• _Extracted page text data_:
•••

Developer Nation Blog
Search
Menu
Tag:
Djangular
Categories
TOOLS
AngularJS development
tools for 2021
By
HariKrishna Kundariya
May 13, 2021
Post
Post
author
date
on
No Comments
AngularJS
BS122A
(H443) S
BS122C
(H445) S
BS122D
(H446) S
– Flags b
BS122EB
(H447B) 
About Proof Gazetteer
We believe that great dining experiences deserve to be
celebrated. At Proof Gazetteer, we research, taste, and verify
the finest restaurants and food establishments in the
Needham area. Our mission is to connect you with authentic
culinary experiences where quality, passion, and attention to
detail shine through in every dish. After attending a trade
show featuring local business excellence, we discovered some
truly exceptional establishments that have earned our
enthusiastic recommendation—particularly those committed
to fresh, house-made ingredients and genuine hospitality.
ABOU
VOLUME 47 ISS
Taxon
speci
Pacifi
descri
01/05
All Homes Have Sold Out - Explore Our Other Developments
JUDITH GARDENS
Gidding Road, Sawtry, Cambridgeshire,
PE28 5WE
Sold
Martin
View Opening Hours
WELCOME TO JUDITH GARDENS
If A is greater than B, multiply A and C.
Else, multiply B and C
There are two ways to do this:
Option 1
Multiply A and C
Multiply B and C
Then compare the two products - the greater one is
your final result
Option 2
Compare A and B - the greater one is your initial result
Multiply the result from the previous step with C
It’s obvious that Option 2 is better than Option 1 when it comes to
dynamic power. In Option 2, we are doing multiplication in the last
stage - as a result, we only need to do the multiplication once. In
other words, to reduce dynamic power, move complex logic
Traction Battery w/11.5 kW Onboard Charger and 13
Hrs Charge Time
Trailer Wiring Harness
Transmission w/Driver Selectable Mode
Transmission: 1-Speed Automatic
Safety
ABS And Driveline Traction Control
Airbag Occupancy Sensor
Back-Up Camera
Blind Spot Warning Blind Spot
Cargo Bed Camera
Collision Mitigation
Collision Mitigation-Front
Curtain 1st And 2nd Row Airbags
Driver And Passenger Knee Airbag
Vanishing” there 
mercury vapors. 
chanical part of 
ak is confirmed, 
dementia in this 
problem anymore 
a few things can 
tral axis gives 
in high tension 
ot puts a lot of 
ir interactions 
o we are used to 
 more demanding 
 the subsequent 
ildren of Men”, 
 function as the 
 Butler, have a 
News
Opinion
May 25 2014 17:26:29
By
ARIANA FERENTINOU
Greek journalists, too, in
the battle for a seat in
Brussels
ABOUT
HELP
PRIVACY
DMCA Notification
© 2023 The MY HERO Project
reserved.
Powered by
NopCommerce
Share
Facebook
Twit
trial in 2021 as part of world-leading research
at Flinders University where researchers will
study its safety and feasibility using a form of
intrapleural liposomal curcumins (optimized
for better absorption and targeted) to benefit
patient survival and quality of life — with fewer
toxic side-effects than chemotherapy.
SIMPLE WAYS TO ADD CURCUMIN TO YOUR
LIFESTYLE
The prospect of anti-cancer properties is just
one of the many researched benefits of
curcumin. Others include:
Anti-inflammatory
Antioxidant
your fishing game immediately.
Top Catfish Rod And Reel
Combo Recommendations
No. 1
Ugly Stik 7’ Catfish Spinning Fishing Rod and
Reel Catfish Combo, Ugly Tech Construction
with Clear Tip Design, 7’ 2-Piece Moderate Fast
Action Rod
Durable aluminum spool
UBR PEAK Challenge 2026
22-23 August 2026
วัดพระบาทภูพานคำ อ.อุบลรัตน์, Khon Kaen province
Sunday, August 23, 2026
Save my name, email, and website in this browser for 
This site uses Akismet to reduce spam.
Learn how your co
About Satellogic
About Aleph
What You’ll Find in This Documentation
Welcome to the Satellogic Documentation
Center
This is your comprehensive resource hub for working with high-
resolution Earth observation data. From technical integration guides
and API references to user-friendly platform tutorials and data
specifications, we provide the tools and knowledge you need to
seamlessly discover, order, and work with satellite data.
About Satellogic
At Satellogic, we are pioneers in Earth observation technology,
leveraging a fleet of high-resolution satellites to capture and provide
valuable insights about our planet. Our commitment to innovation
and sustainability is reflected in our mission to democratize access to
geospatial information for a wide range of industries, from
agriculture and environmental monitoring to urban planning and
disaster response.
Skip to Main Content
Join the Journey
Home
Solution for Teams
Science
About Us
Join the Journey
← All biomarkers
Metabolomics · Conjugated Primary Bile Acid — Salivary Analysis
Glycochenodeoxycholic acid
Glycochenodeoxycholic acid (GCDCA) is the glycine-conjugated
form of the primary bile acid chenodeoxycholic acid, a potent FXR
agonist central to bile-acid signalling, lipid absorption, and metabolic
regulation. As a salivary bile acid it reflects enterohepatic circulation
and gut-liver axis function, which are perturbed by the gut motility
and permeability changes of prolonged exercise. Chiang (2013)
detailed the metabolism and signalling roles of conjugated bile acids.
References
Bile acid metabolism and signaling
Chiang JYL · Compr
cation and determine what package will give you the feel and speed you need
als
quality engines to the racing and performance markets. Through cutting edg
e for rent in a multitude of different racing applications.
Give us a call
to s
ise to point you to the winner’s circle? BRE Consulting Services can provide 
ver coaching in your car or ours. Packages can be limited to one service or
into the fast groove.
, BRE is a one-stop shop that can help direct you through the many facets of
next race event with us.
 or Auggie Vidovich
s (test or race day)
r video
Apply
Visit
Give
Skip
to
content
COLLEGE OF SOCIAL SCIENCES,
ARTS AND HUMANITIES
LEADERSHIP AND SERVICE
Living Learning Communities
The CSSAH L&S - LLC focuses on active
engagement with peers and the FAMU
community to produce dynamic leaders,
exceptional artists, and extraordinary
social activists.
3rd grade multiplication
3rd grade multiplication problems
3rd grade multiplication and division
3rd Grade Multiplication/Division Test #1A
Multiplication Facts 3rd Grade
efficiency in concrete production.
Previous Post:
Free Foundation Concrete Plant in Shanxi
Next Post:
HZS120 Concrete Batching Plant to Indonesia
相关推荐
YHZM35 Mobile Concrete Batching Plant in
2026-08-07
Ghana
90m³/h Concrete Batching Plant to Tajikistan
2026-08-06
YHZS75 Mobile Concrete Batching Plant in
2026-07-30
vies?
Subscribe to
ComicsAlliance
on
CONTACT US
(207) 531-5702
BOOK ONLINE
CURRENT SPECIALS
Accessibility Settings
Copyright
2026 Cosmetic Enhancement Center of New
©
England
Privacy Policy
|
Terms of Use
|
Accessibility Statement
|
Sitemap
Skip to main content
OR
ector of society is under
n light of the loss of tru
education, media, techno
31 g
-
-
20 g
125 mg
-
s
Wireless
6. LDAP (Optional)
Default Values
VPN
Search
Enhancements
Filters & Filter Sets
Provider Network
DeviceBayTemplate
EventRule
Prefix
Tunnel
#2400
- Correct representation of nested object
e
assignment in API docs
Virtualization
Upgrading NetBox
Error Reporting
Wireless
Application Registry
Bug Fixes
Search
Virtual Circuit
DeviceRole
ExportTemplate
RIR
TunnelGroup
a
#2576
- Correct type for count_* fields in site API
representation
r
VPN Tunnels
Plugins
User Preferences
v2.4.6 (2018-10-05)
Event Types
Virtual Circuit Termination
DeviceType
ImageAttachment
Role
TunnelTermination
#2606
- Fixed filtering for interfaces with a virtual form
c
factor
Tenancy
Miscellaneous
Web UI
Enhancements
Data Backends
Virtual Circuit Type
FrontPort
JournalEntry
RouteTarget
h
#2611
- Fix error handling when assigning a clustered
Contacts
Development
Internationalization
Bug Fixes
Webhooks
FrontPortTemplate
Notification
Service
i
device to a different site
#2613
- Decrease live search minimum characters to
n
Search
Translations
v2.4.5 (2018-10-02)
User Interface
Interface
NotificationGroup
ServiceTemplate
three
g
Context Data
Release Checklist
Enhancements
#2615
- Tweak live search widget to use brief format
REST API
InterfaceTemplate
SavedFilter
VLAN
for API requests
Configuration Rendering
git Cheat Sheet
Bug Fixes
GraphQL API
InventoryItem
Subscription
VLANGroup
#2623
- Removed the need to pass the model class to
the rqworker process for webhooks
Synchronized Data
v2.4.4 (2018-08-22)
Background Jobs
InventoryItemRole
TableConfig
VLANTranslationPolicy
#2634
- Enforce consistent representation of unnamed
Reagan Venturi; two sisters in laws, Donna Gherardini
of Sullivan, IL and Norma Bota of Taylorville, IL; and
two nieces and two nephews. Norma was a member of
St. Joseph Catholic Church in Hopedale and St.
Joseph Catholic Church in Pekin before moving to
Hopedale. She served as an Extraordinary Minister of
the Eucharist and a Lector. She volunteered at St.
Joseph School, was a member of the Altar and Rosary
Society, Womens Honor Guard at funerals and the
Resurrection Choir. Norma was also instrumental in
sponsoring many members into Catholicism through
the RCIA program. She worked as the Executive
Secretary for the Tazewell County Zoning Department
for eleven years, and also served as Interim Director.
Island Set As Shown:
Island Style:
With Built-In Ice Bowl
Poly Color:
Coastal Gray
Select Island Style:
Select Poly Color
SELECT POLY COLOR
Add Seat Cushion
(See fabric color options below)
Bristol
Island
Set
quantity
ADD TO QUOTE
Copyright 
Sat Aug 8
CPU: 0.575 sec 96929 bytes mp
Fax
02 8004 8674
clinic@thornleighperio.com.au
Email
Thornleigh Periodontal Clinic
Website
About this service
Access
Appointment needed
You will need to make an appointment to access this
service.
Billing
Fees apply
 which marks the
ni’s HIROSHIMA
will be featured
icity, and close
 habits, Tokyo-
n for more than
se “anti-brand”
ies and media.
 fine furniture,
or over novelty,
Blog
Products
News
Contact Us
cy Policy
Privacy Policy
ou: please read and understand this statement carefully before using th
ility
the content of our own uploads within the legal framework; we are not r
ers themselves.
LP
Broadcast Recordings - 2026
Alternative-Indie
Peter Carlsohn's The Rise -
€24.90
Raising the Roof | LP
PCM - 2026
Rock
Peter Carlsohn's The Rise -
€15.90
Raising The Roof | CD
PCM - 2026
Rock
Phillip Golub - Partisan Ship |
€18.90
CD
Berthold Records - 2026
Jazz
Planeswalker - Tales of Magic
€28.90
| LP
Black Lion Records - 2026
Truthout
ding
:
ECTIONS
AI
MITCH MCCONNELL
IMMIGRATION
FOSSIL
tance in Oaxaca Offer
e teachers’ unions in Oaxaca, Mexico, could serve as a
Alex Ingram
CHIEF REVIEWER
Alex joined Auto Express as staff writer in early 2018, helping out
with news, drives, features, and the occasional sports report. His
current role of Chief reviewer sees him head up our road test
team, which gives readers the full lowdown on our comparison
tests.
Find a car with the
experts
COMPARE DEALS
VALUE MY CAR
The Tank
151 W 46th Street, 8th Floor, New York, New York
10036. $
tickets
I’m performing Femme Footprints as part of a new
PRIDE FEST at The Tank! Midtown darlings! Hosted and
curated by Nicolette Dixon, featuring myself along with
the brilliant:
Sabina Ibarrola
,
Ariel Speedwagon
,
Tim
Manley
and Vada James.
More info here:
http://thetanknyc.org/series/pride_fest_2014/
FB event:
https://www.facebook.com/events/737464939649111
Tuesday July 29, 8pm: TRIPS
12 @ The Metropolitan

•••

• _Task goal_:
Recast the lines of the data above as a numbered list, from the start of the data through the line containing "enthusiastic recommendation—particularly those", inclusive. Omit blank lines.

• _Problem solution_:
1. Developer Nation Blog
2. Search
3. Menu
4. Tag:
5. Djangular
6. Categories
7. TOOLS
8. AngularJS development
9. tools for 2021
10. By
11. HariKrishna Kundariya
12. May 13, 2021
13. Post
14. Post
15. author
16. date
17. on
18. No Comments
19. AngularJS
20. BS122A
21. (H443) S
22. BS122C
23. (H445) S
24. BS122D
25. (H446) S
26. – Flags b
27. BS122EB
28. (H447B) 
29. About Proof Gazetteer
30. We believe that great dining experiences deserve to be
31. celebrated. At Proof Gazetteer, we research, taste, and verify
32. the finest restaurants and food establishments in the
33. Needham area. Our mission is to connect you with authentic
34. culinary experiences where quality, passion, and attention to
35. detail shine through in every dish. After attending a trade
36. show featuring local business excellence, we discovered some
37. truly exceptional establishments that have earned our
38. enthusiastic recommendation—particularly those committed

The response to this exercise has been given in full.